_Materials provided_.
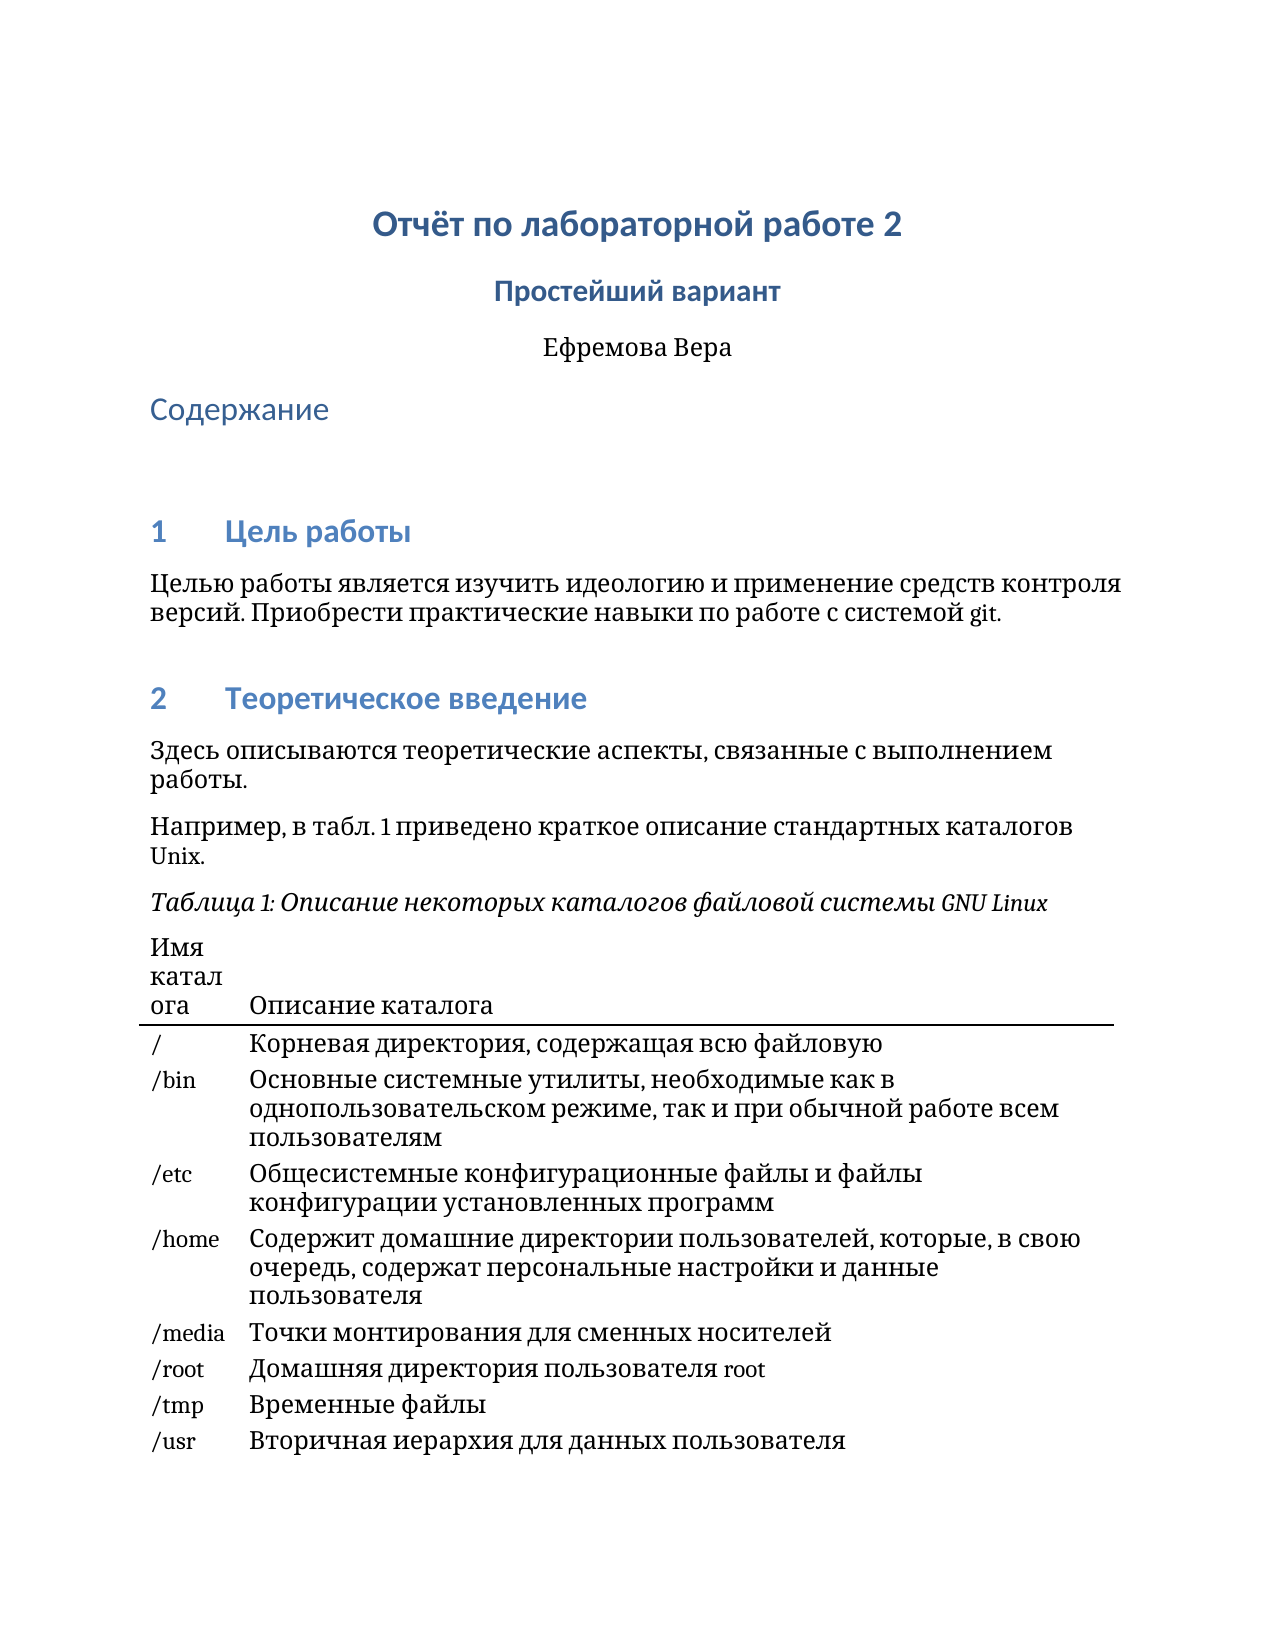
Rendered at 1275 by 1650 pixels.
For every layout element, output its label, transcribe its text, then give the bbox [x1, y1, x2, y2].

table_header Описание каталога [238, 931, 1114, 1024]
table_cell Домашняя директория пользователя root [238, 1351, 1114, 1387]
table_cell Временные файлы [238, 1387, 1114, 1423]
text Здесь описываются теоретические аспекты, связанные с выполнением работы. [150, 737, 1125, 794]
table_cell /bin [139, 1062, 238, 1156]
subtitle Простейший вариант [150, 271, 1125, 309]
table_header Имя каталога [139, 931, 238, 1024]
table_cell Основные системные утилиты, необходимые как в однопользовательском режиме, так и при обычной работе всем пользователям [238, 1062, 1114, 1156]
table_cell / [139, 1026, 238, 1062]
table_cell Точки монтирования для сменных носителей [238, 1315, 1114, 1351]
table_cell Корневая директория, содержащая всю файловую [238, 1026, 1114, 1062]
table_cell Вторичная иерархия для данных пользователя [238, 1424, 1114, 1460]
subtitle 1 Цель работы [150, 510, 1125, 551]
table_cell /usr [139, 1424, 238, 1460]
subtitle 2 Теоретическое введение [150, 677, 1125, 718]
text Например, в табл. 1 приведено краткое описание стандартных каталогов Unix. [150, 813, 1125, 871]
table_cell /etc [139, 1156, 238, 1221]
table_cell Общесистемные конфигурационные файлы и файлы конфигурации установленных программ [238, 1156, 1114, 1221]
title Отчёт по лабораторной работе 2 [150, 200, 1125, 246]
table_cell /media [139, 1315, 238, 1351]
table_cell /home [139, 1221, 238, 1315]
text Таблица 1: Описание некоторых каталогов файловой системы GNU Linux [150, 889, 1125, 918]
table_cell /tmp [139, 1387, 238, 1423]
table_cell /root [139, 1351, 238, 1387]
table_cell Содержит домашние директории пользователей, которые, в свою очередь, содержат персональные настройки и данные пользователя [238, 1221, 1114, 1315]
text Целью работы является изучить идеологию и применение средств контроля версий. Приобрести практические навыки по работе с системой git. [150, 570, 1125, 627]
text Ефремова Вера [150, 334, 1125, 363]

_Work to be completed_. Repeat every entry above precisely, leaving each picture out.

_Solution to the exercise_.
Rendered at 1275 by 1650 pixels.
For every layout element, output its label, transcribe its text, then give the bbox [x1, y1, x2, y2].

table_header Описание каталога [238, 931, 1114, 1024]
table_cell Домашняя директория пользователя root [238, 1351, 1114, 1387]
table_cell Временные файлы [238, 1387, 1114, 1423]
text Здесь описываются теоретические аспекты, связанные с выполнением работы. [150, 737, 1125, 794]
table_cell /bin [139, 1062, 238, 1156]
subtitle Простейший вариант [150, 271, 1125, 309]
table_header Имя каталога [139, 931, 238, 1024]
table_cell Основные системные утилиты, необходимые как в однопользовательском режиме, так и при обычной работе всем пользователям [238, 1062, 1114, 1156]
table_cell / [139, 1026, 238, 1062]
table_cell Точки монтирования для сменных носителей [238, 1315, 1114, 1351]
table_cell Корневая директория, содержащая всю файловую [238, 1026, 1114, 1062]
table_cell Вторичная иерархия для данных пользователя [238, 1424, 1114, 1460]
subtitle 1 Цель работы [150, 510, 1125, 551]
table_cell /usr [139, 1424, 238, 1460]
subtitle 2 Теоретическое введение [150, 677, 1125, 718]
text Например, в табл. 1 приведено краткое описание стандартных каталогов Unix. [150, 813, 1125, 871]
table_cell /etc [139, 1156, 238, 1221]
table_cell Общесистемные конфигурационные файлы и файлы конфигурации установленных программ [238, 1156, 1114, 1221]
title Отчёт по лабораторной работе 2 [150, 200, 1125, 246]
table_cell /media [139, 1315, 238, 1351]
table_cell /home [139, 1221, 238, 1315]
text Таблица 1: Описание некоторых каталогов файловой системы GNU Linux [150, 889, 1125, 918]
table_cell /tmp [139, 1387, 238, 1423]
table_cell /root [139, 1351, 238, 1387]
table_cell Содержит домашние директории пользователей, которые, в свою очередь, содержат персональные настройки и данные пользователя [238, 1221, 1114, 1315]
text Целью работы является изучить идеологию и применение средств контроля версий. Приобрести практические навыки по работе с системой git. [150, 570, 1125, 627]
text Ефремова Вера [150, 334, 1125, 363]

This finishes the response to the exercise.